[WHAT YOU ARE ASKED TO DO]
Copy the records below exactly, starting at the line that contains "E-mail: ecma@ecmamaquinaria.com" and ending at the line that contains "Este fin de"; leave out any pictures.

··· PROVIDED RECORDS

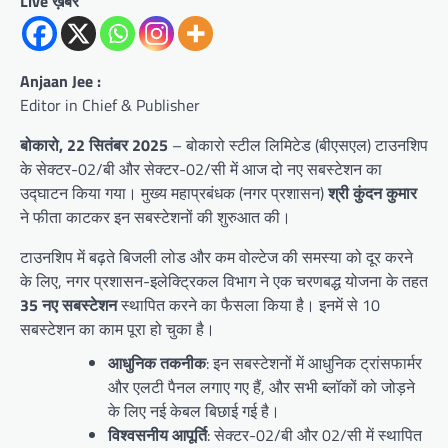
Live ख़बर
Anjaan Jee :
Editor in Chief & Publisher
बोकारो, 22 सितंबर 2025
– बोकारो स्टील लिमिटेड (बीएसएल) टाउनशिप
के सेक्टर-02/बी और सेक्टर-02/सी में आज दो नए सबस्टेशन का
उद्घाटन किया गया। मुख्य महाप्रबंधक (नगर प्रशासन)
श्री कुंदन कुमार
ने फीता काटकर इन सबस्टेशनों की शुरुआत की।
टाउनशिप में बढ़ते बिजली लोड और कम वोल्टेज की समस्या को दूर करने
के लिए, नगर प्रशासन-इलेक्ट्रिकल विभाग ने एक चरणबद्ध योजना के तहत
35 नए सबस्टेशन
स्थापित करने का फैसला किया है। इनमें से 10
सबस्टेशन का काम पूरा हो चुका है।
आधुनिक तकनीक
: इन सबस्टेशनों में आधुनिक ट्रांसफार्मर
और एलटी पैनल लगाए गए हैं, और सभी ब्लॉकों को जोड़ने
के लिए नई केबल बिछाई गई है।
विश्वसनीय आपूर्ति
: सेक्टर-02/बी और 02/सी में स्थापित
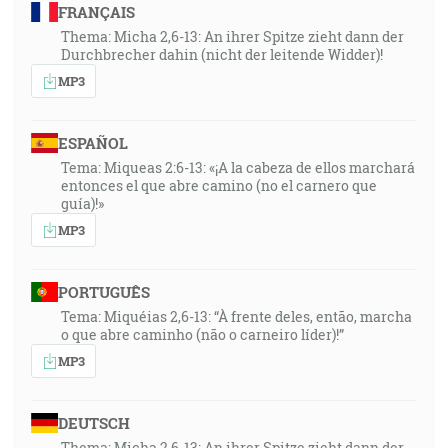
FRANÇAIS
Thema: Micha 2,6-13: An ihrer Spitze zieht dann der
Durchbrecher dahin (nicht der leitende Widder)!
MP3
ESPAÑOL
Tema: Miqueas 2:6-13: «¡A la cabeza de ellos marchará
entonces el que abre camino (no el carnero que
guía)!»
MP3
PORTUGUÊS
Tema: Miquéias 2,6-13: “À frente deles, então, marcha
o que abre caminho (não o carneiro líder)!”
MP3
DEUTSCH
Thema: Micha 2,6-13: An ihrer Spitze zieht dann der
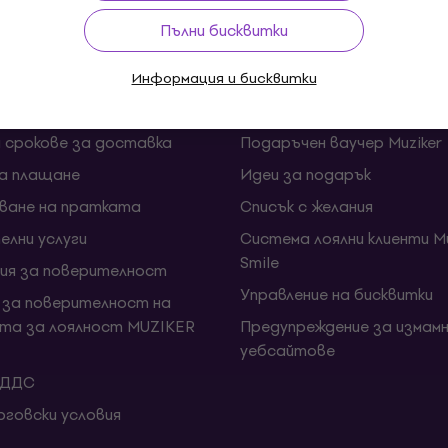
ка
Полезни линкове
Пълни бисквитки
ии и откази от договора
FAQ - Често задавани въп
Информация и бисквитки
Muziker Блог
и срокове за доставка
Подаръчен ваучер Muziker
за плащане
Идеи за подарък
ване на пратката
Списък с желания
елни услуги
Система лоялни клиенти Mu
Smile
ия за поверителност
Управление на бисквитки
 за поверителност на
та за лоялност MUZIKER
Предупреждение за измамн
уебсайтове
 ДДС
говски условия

······
··· PROVIDED RECORDS

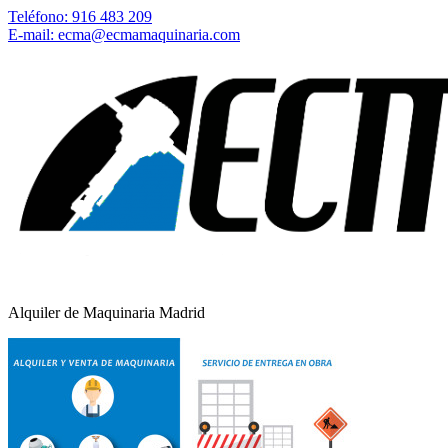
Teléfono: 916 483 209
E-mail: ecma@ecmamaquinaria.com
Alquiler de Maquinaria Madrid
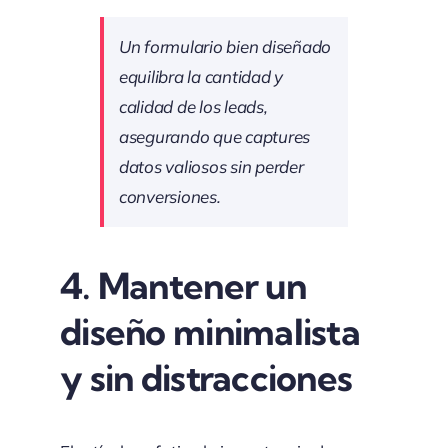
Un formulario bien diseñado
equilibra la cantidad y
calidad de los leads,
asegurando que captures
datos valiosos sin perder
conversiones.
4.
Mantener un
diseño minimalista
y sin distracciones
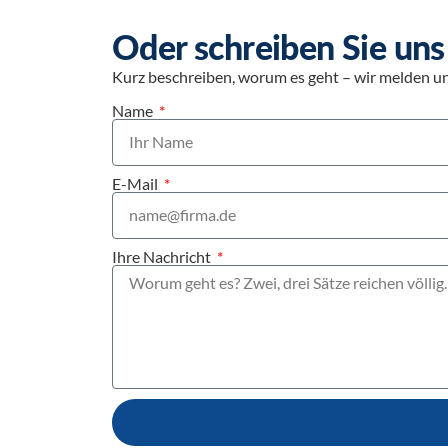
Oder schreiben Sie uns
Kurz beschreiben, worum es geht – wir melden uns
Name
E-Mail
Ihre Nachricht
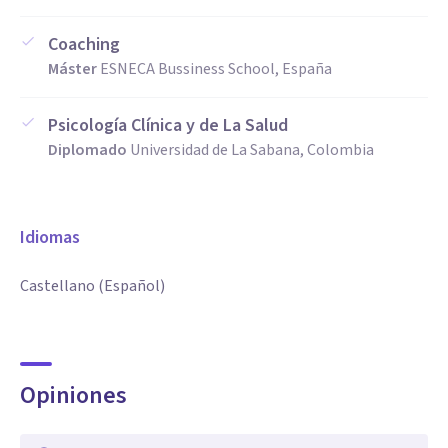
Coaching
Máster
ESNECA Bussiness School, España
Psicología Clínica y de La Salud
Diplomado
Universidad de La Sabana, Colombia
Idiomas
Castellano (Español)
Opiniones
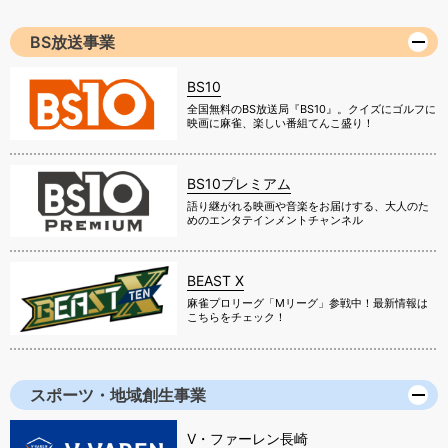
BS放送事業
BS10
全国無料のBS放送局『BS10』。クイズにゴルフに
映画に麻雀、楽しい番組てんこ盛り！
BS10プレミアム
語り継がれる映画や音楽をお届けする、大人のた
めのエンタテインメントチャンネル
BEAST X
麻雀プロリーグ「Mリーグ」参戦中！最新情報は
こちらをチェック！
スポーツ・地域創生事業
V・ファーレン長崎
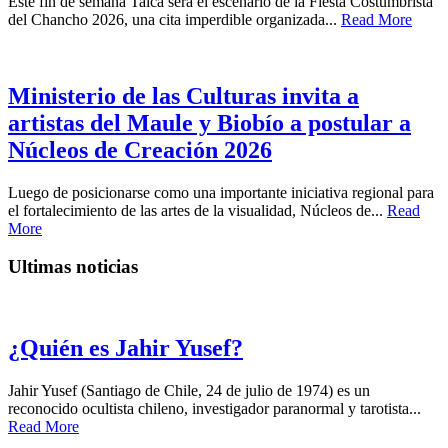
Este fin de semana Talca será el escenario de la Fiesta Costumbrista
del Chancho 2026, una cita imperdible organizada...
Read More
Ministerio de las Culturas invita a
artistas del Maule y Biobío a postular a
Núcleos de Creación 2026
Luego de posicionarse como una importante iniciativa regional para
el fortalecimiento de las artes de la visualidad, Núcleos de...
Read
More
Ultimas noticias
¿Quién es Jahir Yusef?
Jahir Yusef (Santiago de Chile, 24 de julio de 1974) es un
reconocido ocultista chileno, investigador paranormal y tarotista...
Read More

······

[SOLUTION BELOW]
E-mail: ecma@ecmamaquinaria.com
Alquiler de Maquinaria Madrid
Un formulario bien diseñado
equilibra la cantidad y
calidad de los leads,
asegurando que captures
datos valiosos sin perder
conversiones.
4.
Mantener un
diseño minimalista
y sin distracciones
Oder schreiben Sie uns
Kurz beschreiben, worum es geht – wir melden uns
Name
E-Mail
Ihre Nachricht
Coaching
Máster
ESNECA Bussiness School, España
Psicología Clínica y de La Salud
Diplomado
Universidad de La Sabana, Colombia
Idiomas
Castellano (Español)
Opiniones
BS放送事業
BS10
全国無料のBS放送局『BS10』。クイズにゴルフに
映画に麻雀、楽しい番組てんこ盛り！
BS10プレミアム
語り継がれる映画や音楽をお届けする、大人のた
めのエンタテインメントチャンネル
BEAST X
麻雀プロリーグ「Mリーグ」参戦中！最新情報は
こちらをチェック！
スポーツ・地域創生事業
V・ファーレン長崎
Este fin de semana Talca será el escenario de la Fiesta Costumbrista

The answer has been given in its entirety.